Alihkan kalimat dari teks tentang Ki Ageng Enis ini ke dalam bahasa Inggris: "Laweyan merupakan kampung tradisional yang sudah ada sejak sebelum tahun 1500 M."

Kutipan Sumber:
________________________

Ki Ageng Enis

Ayah dari Ki Ageng Pamanahan

Ki Ageng Enis adalah putra Ki Ageng Sela. Ki Ageng Enis berputra Ki Ageng Pemanahan dan Ki Ageng Pemanahan berputra Sutawijaya atau Mas Ngabehi Loring Pasar atau Senapati pendiri kerajaan Mataram Islam

Berkas:Ki Ageng Ngenis.jpg
Makam Ki Ageng Enis Sumber [1]

Dalam sejarah Pajang, Pemanahan dan Sutawijaya bersama-sama dengan Ki Juru Martani dan Ki Panjawi, sangat berjasa kepada Sultan Pajang Hadiwijaya (Jaka Tingkir atau Mas Karebet) sebab dapat membunuh Arya Panangsang, musuhnya dari Jipang. Selanjutnya atas jasa tersebut, Sultan Hadiwijaya memberi anugerah tanah Pati kepada Ki Panjawi, dan tanah Mataram kepeda Ki Ageng Pamanahan. Sedang kepada Ki Ageng Enis dianugerahi tanah perdikan di Laweyan.[2] Karena ketaatan para kawulanya, Ki Ageng Enis mendapatkan sebutan Ki Ageng Luwih, makamnya di Astana Lawiyan. Istilah Lawiyan berasal dari kata Luwih (sakti) dari Ki Ageng Enis tersebut.

Asal usul

Ki Pamanahan adalah putra Ki Ageng Henis, putra Ki Ageng Sela. Ia menikah dengan sepupunya sendiri, yaitu Nyai Sabinah, putri Nyai Ageng Saba (kakak perempuan Ki Ageng Henis).

Ki Pamanahan dan adik angkatnya, yang bernama Ki Penjawi, mengabdi pada Hadiwijaya bupati Pajang yang juga murid Ki Ageng Sela. Keduanya dianggap kakak oleh raja dan dijadikan sebagai lurah wiratamtama di Pajang.

Berkas:Ngenis-2.jpg
Makam Ki Ageng Ngenis di Laweyan, Surakarta

Kilas tentang Saudagar Laweyan

Laweyan merupakan kampung tradisional yang sudah ada sejak sebelum tahun 1500 M. Kelurahan/Kampung Laweyan, Surakarta – Jawa Tengah merupakan kawasan sentra industri batik yang unik, spesifik dan bersejarah.

________________________

Data yang Diberikan:
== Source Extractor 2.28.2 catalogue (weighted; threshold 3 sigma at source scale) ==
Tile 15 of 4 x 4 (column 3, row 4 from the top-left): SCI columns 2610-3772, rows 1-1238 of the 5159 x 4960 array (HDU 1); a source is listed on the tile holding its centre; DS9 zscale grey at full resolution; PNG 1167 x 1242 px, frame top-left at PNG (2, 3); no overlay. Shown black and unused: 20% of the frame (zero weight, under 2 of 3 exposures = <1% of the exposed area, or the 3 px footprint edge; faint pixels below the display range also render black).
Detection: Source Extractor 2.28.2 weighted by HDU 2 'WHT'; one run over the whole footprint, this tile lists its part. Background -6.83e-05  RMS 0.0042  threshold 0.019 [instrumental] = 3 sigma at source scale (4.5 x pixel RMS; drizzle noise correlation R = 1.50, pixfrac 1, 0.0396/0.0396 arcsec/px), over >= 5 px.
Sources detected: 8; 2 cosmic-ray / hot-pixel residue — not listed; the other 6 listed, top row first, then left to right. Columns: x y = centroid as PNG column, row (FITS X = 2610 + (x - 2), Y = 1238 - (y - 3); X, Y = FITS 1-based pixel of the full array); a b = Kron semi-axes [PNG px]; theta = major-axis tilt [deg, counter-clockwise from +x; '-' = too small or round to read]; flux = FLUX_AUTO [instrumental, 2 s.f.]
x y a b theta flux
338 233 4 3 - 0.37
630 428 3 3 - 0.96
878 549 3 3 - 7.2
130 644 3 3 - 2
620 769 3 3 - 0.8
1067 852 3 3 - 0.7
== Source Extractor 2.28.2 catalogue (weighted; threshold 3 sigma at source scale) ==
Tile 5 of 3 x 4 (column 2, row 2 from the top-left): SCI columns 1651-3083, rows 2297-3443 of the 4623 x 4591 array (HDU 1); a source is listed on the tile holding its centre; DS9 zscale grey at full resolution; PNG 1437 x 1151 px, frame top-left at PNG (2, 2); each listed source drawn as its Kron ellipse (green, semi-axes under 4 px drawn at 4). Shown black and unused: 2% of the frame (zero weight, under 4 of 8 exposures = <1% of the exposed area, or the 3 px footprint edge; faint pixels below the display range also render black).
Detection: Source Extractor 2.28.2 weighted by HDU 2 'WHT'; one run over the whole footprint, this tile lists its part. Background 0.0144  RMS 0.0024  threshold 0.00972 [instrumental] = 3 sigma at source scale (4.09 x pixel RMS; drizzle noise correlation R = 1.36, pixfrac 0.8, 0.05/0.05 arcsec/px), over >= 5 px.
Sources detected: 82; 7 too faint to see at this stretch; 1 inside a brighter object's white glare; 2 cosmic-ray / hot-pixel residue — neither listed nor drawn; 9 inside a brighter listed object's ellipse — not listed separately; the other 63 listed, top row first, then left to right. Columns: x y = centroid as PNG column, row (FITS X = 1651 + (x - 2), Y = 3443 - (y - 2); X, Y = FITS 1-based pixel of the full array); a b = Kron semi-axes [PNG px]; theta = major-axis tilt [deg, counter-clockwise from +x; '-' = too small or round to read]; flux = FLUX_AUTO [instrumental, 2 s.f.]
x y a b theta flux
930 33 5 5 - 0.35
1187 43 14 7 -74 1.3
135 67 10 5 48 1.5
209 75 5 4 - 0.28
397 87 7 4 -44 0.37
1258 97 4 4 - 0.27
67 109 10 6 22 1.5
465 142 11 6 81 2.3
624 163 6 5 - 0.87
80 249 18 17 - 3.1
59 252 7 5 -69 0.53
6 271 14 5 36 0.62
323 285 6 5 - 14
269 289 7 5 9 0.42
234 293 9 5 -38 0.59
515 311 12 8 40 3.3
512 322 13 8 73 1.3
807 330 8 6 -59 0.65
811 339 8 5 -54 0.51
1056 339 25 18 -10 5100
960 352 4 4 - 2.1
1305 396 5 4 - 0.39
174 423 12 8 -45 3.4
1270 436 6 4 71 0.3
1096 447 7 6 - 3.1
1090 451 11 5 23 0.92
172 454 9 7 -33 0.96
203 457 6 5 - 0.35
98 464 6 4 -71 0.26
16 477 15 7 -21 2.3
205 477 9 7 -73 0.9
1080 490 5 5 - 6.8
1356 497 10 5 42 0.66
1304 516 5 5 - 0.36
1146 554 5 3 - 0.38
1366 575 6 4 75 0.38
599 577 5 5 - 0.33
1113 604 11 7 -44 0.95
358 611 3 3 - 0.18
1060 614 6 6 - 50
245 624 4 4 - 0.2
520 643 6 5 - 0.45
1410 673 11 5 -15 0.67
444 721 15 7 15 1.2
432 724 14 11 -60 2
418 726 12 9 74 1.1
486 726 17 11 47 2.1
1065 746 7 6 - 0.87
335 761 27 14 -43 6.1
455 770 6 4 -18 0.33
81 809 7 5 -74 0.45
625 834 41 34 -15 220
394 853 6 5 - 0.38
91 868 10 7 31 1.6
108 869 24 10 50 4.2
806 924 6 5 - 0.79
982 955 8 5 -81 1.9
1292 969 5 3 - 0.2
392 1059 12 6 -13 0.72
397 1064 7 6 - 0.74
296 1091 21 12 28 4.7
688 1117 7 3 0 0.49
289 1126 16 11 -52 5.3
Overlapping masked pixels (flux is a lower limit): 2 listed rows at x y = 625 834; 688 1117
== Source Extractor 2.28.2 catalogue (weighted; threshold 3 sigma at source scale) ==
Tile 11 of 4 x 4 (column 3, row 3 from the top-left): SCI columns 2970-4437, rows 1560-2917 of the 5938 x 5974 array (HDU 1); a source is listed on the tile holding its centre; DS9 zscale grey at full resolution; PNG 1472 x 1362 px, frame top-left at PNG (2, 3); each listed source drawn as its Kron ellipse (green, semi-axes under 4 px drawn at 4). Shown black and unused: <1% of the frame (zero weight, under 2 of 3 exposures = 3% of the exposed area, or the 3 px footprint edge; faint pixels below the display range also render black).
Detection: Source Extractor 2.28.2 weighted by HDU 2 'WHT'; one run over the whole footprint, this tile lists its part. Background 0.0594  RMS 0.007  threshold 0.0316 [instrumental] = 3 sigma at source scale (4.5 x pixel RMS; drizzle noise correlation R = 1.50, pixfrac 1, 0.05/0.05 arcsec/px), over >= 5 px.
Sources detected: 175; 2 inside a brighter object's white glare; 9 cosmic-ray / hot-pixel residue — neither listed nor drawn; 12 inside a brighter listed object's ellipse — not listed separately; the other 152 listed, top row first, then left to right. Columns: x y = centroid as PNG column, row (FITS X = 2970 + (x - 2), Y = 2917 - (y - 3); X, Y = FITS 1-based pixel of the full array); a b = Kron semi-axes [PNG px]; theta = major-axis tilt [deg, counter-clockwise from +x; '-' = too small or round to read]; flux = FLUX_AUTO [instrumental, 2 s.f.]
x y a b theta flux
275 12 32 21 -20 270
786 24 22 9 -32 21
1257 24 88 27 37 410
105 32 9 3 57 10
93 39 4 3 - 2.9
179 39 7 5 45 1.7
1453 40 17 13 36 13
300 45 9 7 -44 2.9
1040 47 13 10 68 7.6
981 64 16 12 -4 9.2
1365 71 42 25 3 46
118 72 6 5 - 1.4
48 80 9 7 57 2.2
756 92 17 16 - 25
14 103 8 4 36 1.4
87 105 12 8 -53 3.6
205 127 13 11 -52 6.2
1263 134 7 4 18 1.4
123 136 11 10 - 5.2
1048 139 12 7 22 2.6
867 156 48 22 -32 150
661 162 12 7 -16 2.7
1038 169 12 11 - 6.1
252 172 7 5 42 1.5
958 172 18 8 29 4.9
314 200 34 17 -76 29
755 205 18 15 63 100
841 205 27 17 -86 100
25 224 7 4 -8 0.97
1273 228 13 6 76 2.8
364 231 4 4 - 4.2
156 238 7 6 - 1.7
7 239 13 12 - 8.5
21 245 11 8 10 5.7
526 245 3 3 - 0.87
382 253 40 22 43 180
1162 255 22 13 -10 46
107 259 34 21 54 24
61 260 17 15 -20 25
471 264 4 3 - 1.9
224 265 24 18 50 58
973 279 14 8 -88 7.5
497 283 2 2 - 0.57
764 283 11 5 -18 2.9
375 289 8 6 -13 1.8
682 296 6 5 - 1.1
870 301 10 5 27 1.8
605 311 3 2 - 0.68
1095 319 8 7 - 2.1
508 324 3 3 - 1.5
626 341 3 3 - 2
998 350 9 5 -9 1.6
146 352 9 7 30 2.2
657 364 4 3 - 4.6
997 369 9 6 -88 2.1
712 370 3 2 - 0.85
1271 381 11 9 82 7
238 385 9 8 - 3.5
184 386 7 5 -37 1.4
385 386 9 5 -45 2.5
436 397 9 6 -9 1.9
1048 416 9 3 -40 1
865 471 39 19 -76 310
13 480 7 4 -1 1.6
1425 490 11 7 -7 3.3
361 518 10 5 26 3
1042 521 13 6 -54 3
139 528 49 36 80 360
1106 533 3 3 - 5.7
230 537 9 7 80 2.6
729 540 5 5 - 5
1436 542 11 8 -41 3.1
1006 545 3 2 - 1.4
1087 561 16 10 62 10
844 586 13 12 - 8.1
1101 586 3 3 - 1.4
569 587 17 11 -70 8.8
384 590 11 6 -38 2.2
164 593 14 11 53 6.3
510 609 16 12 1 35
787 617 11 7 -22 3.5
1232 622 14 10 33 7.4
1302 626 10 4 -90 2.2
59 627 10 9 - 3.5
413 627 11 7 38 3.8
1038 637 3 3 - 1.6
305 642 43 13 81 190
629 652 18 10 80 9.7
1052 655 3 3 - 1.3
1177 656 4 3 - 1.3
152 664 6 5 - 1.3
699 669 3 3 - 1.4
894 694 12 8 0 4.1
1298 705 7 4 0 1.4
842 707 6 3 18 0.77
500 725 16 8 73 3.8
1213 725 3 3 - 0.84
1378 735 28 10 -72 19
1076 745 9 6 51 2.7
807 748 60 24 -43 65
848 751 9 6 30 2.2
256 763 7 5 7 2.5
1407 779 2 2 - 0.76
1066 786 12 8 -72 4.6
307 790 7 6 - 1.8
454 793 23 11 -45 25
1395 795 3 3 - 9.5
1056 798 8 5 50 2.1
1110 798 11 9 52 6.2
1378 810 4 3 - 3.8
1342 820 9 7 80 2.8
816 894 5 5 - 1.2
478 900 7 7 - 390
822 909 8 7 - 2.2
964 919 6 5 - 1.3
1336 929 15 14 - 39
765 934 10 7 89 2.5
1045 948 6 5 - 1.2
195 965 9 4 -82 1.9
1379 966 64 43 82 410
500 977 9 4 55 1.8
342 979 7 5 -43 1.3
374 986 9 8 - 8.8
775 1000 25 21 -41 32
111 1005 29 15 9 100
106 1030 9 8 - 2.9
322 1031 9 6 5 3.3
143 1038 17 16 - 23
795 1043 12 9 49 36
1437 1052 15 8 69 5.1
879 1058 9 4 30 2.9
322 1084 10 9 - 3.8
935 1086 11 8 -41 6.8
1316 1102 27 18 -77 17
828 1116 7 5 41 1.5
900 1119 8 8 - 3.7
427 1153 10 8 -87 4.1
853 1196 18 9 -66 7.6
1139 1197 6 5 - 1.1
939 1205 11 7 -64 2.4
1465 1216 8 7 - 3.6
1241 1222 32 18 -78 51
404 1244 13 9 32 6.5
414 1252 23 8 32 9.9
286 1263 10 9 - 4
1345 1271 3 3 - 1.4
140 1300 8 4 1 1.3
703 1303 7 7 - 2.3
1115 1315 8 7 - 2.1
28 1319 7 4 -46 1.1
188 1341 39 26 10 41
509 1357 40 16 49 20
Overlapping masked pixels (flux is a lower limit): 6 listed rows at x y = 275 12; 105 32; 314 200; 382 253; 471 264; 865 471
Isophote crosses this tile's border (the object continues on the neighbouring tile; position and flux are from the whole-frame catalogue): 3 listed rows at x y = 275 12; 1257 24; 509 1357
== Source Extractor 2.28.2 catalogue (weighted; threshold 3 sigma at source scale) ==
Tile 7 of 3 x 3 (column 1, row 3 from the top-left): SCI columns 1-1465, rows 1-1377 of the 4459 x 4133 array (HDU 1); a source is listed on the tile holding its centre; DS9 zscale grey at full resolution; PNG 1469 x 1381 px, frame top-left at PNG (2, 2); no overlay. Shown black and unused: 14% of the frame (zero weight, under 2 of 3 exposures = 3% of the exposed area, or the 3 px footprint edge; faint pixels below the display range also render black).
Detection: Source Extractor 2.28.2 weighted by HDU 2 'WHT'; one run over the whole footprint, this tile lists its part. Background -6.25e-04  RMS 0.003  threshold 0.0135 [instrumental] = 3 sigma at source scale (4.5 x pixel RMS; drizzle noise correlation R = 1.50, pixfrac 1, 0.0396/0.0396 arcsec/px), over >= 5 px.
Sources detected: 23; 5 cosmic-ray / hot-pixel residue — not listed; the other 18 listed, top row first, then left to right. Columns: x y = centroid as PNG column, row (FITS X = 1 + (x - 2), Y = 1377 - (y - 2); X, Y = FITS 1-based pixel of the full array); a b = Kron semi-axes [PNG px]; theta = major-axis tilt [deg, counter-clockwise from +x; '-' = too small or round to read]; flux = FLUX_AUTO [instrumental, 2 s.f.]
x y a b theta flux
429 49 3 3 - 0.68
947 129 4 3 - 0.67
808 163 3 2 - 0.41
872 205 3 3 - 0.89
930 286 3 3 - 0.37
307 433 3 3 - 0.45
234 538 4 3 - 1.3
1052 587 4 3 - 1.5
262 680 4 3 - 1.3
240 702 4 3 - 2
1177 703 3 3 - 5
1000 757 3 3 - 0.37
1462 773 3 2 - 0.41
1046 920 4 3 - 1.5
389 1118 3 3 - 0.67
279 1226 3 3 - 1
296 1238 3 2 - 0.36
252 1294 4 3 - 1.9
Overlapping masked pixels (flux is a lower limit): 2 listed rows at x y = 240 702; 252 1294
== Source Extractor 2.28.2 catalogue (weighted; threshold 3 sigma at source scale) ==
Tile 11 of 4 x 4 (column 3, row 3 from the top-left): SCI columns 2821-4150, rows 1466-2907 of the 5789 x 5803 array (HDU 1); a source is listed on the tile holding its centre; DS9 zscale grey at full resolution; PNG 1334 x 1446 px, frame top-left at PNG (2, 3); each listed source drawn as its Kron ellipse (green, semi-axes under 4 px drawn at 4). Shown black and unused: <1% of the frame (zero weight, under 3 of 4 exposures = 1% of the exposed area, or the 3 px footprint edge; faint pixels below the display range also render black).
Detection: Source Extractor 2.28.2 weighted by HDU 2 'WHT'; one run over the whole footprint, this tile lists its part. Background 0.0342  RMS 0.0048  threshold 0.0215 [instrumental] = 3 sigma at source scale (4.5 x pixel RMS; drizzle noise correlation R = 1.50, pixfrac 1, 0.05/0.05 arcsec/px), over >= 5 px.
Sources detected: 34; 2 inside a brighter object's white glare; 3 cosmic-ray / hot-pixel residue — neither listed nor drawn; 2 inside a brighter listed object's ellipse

________________________

Hasil Latihan: Laweyan is a traditional village that has existed since before 1500 CE.